Elevating operation voltage of LiTFSI-electrolyte via a universal passivation strategy for high-voltage lithium-metal batteries

Lithium bis((trifluoromethyl)sulfonyl)azanide (LiTFSI) based electrolytes have become the preferred electrolytes for lithium metal batteries (LMBs) due to their exceptional anode stability and ionic conductivity. However, challenges including unstable cathode electrolyte interface (CEI) formation and aluminum current collector (AlCC) corrosion have hindered the application of LiTFSI-based electrolyte in high-voltage LMBs. In this work, a universal passivation strategy is proposed and achieved with additive 8-hydroxyquinoline (8-HQ) in LiTFSI based electrolyte (ED-HQ). The 8-HQ additive preferentially decomposes on the cathode surface to generate Li₃N, inducing the formation of inorganic-rich CEI with a uniform thickness of only 10 nm.
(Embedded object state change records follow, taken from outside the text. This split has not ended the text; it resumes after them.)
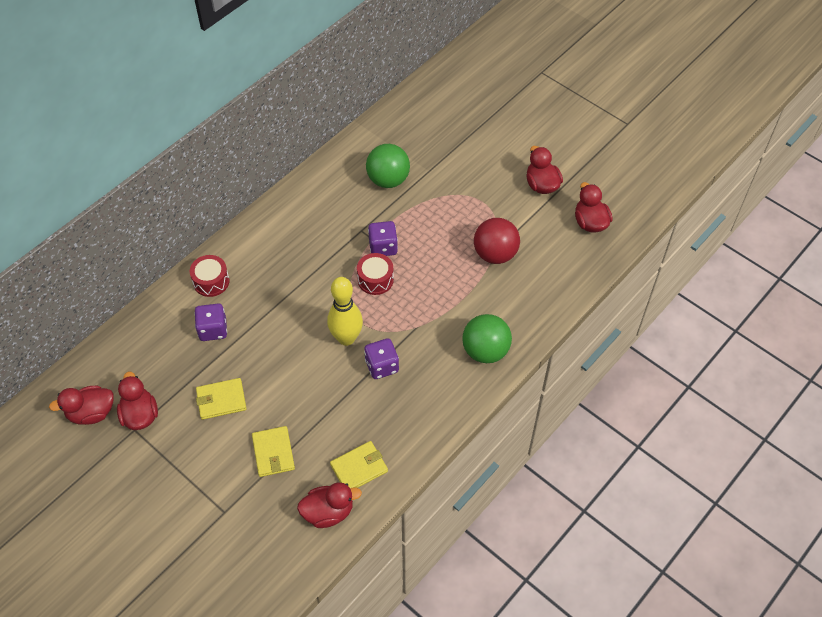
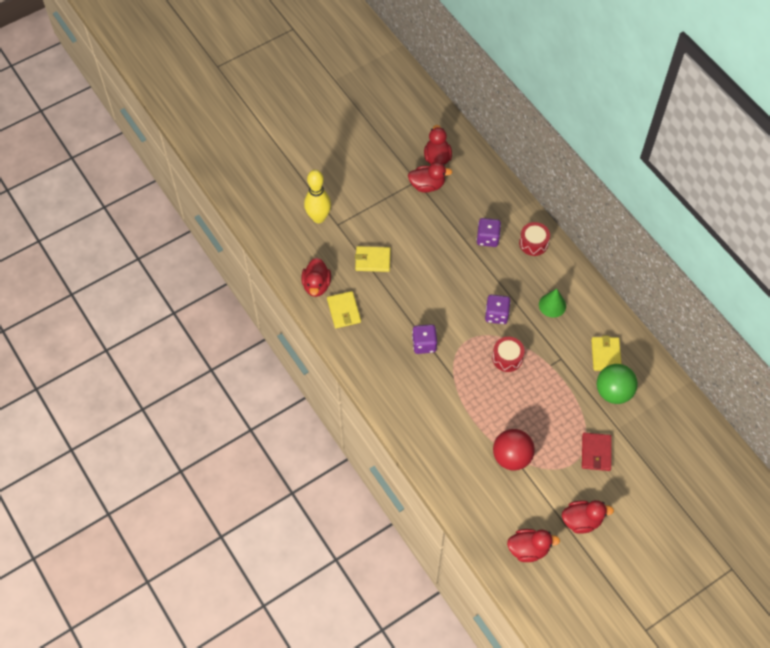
camera: 105 degrees right, 5 degrees up
yellow wallet [196,378,247,420] -> yellow wallet moved to [591,336,621,371]
yellow bowling pin [327,277,363,346] -> yellow bowling pin moved to [304,170,331,223]
purple dice [368,221,398,256] -> purple dice moved to [485,295,511,324]
green ball [462,314,512,363] -> none
none -> green cone [539,289,566,318]
none -> red wallet [582,433,612,471]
The dense and homogeneous inorganic-rich CEI enables the cycling stability of the cathode. Meanwhile, the 8-HQ additive shows strong adsorption on the AlCC surface, which promotes the formation of a composite passivation layer consisting of an Aluminum-8-hydroxyquinoline (Alq₃) chelate layer and an AlF₃/LiF inorganic layer, increasing the stable operating voltage of AlCC to 4.9 V and reducing the corrosion current density to one tenth. As a result, the joint effects enable Li||LiFePO₄ cells with ED-HQ electrolyte to achieve 89.8% capacity retention after 500 cycles at an elevated cutoff voltage of 4.5 V, demonstrating a viable pathway toward stable high-voltage LMB operation.